WHAT THE TASK REQUIRES
Repeat the lines of the material word for word, starting at the line containing "text 5. Savivaldybių" and ending at the line containing "text Punkto pakeitimai: [177, 989, 1181, 1013]", both included.

Dataset rows:

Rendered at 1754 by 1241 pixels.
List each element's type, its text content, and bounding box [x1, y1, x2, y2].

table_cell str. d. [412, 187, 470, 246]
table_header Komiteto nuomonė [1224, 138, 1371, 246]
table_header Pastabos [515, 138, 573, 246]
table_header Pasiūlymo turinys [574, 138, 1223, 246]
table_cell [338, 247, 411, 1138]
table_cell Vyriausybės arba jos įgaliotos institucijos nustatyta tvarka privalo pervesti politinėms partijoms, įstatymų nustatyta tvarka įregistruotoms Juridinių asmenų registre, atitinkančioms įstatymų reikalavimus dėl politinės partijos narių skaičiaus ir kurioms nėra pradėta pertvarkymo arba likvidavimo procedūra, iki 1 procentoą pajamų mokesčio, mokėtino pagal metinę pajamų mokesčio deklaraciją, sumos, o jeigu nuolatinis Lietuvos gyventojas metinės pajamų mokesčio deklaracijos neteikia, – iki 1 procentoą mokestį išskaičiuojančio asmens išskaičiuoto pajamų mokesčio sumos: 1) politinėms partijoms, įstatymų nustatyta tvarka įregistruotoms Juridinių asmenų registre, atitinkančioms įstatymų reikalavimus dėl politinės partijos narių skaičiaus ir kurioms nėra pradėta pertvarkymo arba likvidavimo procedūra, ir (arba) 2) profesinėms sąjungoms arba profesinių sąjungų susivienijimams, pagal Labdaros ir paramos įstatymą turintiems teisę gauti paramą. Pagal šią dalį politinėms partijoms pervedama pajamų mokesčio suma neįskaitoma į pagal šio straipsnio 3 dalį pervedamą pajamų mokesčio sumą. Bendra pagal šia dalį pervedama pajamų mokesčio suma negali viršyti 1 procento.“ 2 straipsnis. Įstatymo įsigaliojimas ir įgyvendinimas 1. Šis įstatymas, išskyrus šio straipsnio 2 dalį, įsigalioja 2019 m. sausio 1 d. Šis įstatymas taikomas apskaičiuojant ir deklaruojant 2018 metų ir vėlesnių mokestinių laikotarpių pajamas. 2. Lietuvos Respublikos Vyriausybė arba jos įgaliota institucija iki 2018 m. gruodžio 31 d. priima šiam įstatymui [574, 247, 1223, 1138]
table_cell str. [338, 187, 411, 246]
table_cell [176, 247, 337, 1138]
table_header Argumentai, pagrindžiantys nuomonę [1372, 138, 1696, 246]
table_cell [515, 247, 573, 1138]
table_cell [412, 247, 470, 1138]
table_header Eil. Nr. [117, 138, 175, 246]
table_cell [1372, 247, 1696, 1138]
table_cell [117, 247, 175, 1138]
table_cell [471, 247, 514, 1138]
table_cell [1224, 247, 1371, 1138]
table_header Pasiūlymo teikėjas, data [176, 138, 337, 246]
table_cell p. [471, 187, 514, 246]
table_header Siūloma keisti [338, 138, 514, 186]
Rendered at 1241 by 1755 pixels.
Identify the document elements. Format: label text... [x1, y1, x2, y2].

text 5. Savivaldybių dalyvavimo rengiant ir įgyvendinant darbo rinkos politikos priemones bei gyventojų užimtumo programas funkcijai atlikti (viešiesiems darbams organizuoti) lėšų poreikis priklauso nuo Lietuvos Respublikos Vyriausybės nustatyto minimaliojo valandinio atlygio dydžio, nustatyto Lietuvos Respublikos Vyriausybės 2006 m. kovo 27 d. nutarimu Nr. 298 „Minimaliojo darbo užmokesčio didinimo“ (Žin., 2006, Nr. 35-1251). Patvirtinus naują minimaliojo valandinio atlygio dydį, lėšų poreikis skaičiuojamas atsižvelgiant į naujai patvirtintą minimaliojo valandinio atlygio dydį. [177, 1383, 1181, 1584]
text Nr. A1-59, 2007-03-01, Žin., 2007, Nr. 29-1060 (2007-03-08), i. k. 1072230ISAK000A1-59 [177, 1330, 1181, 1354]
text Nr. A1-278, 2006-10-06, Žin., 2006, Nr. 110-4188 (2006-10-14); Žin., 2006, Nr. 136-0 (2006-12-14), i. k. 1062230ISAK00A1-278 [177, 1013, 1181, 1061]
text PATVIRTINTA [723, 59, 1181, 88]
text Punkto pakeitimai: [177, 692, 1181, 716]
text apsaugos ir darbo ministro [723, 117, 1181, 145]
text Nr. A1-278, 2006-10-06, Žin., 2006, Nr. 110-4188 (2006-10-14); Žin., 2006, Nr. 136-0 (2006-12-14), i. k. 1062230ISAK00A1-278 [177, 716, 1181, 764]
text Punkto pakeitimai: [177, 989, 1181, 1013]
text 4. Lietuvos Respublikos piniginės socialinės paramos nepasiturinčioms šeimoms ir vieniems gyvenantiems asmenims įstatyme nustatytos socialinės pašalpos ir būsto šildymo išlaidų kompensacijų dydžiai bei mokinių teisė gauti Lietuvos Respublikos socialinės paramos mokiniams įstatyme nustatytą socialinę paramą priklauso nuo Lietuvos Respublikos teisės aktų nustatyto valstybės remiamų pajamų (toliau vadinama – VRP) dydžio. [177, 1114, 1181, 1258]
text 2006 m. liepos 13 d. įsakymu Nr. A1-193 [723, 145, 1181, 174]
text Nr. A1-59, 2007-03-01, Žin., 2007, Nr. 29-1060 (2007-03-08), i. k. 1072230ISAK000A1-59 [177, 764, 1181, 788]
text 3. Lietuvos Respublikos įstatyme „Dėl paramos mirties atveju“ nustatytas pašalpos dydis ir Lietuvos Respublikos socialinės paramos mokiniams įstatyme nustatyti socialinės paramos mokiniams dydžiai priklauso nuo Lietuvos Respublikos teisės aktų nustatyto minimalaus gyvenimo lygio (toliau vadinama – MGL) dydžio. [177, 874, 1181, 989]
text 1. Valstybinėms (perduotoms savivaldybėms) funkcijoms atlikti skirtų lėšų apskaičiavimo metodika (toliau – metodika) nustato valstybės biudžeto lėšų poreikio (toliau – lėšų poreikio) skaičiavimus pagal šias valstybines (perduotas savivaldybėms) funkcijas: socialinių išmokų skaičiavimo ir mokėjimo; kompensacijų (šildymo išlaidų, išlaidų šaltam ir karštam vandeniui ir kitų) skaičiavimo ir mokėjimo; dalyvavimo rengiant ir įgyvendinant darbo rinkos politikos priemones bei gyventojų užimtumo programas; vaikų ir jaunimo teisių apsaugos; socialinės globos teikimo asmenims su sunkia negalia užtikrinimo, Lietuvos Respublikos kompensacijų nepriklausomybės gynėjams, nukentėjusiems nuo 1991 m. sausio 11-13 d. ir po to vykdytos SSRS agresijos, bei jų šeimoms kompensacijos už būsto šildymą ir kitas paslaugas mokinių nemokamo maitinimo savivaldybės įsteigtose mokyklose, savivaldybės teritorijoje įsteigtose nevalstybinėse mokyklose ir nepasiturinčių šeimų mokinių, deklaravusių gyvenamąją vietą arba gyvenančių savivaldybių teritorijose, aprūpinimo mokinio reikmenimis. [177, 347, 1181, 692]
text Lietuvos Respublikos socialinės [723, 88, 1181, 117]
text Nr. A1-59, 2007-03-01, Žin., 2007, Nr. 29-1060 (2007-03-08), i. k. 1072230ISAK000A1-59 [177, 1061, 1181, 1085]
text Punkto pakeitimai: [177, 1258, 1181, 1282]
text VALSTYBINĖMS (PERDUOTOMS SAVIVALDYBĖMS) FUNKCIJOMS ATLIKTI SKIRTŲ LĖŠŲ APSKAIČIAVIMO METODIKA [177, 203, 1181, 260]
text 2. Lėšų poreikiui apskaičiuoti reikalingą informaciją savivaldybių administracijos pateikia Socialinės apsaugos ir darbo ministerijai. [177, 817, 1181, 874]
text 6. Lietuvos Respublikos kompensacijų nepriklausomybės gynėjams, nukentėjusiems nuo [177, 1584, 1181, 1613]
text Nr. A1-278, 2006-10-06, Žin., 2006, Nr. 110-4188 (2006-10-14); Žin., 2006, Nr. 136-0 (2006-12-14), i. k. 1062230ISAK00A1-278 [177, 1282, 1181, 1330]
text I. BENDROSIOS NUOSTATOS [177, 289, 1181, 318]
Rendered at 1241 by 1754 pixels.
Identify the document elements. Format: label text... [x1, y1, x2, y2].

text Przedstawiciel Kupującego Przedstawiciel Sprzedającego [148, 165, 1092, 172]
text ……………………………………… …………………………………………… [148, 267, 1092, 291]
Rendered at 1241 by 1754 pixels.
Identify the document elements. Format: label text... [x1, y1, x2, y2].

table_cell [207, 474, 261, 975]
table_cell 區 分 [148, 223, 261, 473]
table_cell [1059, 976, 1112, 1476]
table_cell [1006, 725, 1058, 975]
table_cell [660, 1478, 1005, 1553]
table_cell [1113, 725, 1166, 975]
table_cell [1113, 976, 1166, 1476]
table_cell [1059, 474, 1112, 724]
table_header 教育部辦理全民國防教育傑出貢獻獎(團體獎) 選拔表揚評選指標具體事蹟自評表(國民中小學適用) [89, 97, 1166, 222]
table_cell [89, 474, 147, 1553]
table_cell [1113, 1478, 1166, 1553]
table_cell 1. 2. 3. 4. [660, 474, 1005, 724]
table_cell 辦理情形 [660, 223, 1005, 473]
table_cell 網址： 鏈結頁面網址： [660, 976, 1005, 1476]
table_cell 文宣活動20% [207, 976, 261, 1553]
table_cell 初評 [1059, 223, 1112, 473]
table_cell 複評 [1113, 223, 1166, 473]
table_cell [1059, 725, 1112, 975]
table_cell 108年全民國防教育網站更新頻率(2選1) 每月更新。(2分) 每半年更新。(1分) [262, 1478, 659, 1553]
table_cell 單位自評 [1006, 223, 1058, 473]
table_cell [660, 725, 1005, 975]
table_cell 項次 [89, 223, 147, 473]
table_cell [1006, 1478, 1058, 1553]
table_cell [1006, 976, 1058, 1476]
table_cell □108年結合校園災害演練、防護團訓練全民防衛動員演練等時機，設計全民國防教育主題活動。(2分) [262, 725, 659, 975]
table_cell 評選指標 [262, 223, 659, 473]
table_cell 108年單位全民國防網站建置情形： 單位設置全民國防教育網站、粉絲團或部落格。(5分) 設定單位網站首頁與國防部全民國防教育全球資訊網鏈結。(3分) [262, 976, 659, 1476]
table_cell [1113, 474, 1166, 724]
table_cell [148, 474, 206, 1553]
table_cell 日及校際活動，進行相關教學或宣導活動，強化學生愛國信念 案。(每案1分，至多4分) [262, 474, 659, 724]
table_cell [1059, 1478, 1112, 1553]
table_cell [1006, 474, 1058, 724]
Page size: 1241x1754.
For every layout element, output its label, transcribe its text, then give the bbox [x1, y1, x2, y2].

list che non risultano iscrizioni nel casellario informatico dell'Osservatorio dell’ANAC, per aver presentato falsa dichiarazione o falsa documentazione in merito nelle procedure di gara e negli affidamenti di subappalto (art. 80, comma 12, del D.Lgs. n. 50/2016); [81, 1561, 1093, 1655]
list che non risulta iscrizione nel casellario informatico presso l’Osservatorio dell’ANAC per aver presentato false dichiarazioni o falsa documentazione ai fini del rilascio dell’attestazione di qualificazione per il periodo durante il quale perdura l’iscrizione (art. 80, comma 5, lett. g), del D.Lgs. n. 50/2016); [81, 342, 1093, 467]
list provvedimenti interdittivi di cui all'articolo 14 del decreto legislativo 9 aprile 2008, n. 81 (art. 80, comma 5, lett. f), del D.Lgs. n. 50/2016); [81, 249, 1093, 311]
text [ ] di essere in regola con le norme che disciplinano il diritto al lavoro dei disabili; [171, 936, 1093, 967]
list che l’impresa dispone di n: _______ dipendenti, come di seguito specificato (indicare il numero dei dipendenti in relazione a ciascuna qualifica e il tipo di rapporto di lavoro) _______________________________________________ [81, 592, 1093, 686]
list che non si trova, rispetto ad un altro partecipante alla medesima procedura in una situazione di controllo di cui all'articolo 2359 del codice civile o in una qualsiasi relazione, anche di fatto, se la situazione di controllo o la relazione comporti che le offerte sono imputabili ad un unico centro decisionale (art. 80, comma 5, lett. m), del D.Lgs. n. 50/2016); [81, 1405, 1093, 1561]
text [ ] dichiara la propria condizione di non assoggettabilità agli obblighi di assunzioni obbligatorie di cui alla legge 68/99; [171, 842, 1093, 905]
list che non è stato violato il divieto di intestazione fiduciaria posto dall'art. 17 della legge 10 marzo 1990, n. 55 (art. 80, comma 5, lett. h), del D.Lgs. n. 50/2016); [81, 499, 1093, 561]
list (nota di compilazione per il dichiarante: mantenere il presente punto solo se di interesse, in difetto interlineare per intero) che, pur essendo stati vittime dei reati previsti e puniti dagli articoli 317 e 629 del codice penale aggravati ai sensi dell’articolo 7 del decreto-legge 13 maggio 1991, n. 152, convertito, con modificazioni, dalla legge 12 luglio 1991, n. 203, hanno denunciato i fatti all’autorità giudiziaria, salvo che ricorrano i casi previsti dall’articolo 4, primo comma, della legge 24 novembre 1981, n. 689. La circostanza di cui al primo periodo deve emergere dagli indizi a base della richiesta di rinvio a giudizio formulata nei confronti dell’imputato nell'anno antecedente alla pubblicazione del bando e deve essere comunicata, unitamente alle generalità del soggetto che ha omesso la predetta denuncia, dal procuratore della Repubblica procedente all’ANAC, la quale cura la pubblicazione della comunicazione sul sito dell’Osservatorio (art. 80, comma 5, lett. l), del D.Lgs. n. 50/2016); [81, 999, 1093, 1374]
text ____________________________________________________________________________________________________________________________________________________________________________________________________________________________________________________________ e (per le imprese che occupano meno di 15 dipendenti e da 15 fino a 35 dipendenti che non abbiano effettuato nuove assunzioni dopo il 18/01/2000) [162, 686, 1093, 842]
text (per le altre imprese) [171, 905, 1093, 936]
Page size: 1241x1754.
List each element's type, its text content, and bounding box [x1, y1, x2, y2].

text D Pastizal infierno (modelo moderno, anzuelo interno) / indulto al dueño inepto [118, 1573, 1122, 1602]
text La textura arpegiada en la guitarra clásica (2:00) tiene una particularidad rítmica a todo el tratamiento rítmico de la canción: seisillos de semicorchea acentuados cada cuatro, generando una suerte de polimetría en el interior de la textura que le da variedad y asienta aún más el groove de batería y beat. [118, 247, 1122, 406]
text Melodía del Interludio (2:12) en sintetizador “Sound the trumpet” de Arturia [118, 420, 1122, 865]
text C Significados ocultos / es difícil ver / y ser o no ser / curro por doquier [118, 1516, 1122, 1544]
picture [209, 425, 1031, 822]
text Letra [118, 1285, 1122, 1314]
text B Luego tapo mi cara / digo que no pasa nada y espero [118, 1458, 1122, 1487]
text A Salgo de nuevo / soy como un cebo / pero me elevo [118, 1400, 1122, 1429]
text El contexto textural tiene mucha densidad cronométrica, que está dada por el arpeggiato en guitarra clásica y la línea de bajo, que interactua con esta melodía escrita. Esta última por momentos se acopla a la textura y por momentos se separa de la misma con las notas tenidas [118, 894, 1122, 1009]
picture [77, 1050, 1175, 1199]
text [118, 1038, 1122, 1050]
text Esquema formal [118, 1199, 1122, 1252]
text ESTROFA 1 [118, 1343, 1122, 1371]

FINAL ANSWER
text 5. Savivaldybių dalyvavimo rengiant ir įgyvendinant darbo rinkos politikos priemones bei gyventojų užimtumo programas funkcijai atlikti (viešiesiems darbams organizuoti) lėšų poreikis priklauso nuo Lietuvos Respublikos Vyriausybės nustatyto minimaliojo valandinio atlygio dydžio, nustatyto Lietuvos Respublikos Vyriausybės 2006 m. kovo 27 d. nutarimu Nr. 298 „Minimaliojo darbo užmokesčio didinimo“ (Žin., 2006, Nr. 35-1251). Patvirtinus naują minimaliojo valandinio atlygio dydį, lėšų poreikis skaičiuojamas atsižvelgiant į naujai patvirtintą minimaliojo valandinio atlygio dydį. [177, 1383, 1181, 1584]
text Nr. A1-59, 2007-03-01, Žin., 2007, Nr. 29-1060 (2007-03-08), i. k. 1072230ISAK000A1-59 [177, 1330, 1181, 1354]
text Nr. A1-278, 2006-10-06, Žin., 2006, Nr. 110-4188 (2006-10-14); Žin., 2006, Nr. 136-0 (2006-12-14), i. k. 1062230ISAK00A1-278 [177, 1013, 1181, 1061]
text PATVIRTINTA [723, 59, 1181, 88]
text Punkto pakeitimai: [177, 692, 1181, 716]
text apsaugos ir darbo ministro [723, 117, 1181, 145]
text Nr. A1-278, 2006-10-06, Žin., 2006, Nr. 110-4188 (2006-10-14); Žin., 2006, Nr. 136-0 (2006-12-14), i. k. 1062230ISAK00A1-278 [177, 716, 1181, 764]
text Punkto pakeitimai: [177, 989, 1181, 1013]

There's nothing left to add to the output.